A polêmica do sorvete em Israel

Talvez você não saiba, mas, recentemente, a Ben & Jerry’s anunciou que pararia de vender seus sorvetes nos territórios palestinos ocupados por Israel. O motivo justificado foi que o país era inconsistente com os valores da companhia.

Como assim? Recentemente, a marca sofreu grande pressão dos ativistas para se posicionar em nomes dos palestinos, depois dos conflitos na região.

Em resposta, os políticos israelenses acusaram a Ben & Jerry’s e a Unilever — sua controladora — a dar um passo anti-Israel. Inclusive, o novo primeiro-ministro do país ligou para o próprio CEO da Unilever, dizendo que a mudança teria sérias consequências.

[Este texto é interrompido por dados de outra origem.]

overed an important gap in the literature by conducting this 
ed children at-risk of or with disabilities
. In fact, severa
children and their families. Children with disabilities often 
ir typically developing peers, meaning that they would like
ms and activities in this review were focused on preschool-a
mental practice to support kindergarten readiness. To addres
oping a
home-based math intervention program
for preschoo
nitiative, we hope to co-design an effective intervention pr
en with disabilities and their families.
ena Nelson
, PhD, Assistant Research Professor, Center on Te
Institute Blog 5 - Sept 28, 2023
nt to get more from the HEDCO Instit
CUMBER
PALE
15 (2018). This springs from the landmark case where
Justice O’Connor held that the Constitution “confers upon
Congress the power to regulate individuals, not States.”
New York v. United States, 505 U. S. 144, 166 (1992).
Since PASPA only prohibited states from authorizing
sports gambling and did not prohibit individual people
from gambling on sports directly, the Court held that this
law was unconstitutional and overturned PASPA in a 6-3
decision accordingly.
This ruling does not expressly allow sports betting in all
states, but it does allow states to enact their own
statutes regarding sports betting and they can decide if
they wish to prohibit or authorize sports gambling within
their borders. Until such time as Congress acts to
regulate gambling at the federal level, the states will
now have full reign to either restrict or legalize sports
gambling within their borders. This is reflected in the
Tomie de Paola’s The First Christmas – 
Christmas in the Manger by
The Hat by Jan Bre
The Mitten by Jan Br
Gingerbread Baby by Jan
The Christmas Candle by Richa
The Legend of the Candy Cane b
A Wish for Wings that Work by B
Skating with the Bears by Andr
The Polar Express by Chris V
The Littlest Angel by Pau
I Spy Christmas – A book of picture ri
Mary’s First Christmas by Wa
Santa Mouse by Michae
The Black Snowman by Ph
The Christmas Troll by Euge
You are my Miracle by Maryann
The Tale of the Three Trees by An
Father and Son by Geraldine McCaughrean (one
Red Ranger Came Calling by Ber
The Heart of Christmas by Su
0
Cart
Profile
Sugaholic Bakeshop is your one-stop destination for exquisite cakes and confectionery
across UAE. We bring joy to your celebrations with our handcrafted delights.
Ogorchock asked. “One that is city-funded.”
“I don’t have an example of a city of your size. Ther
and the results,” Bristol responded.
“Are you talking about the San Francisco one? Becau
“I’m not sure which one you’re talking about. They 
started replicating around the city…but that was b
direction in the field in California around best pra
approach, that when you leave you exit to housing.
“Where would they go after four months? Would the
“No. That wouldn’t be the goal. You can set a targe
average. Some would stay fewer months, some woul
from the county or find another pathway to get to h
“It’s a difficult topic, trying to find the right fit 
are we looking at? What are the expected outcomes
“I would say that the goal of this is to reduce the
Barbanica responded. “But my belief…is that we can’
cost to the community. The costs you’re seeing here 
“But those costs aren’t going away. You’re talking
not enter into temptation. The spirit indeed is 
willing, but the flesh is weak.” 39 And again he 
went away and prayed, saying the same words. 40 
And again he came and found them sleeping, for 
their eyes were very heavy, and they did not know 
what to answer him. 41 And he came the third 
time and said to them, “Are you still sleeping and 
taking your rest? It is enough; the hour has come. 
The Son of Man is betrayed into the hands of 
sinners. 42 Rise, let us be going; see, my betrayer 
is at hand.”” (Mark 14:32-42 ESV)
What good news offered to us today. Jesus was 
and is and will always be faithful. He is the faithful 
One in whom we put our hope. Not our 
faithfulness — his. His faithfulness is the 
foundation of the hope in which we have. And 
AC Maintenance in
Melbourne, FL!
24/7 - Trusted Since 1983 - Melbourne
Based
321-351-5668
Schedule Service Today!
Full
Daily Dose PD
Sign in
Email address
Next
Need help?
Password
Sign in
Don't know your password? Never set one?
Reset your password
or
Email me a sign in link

E aí? A Unilever disse que a marca de sorvetes pode tomar decisões de acordo com sua “missão social”, mas, depois, seu CEO disse que o conglomerado continua comprometido com os negócios em Israel, tentando se desvincular da Ben & Jerry’s.

A relevância disso… Em meio a tantas aquisições, é interessante pensar como os posicionamentos de cada marca podem acabar impactando a holding como um todo.

Além do sorvete, mas ainda sobre posicionamento de negócios na região: Em 2018, o Airbnb disse que proibiria anúncios de propriedades israelenses na Cisjordânia, território que os palestinos afirmam que deveria fazer parte de seu estado.